* ASSIGNMENT
Return every line in the listing below that contains the string "Toulouse", treating uppercase and lowercase letters as distinct.

* WORKING DATA
__________

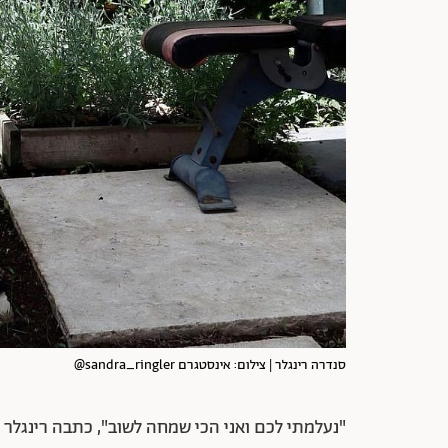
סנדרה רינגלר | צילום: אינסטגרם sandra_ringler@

__________

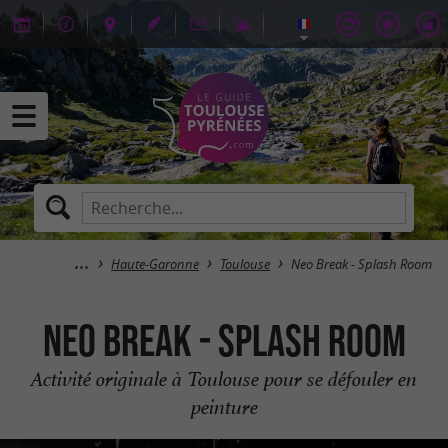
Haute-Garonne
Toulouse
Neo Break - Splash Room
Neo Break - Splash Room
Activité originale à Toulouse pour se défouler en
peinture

__________

* PROBLEM SOLUTION
Toulouse
Activité originale à Toulouse pour se défouler en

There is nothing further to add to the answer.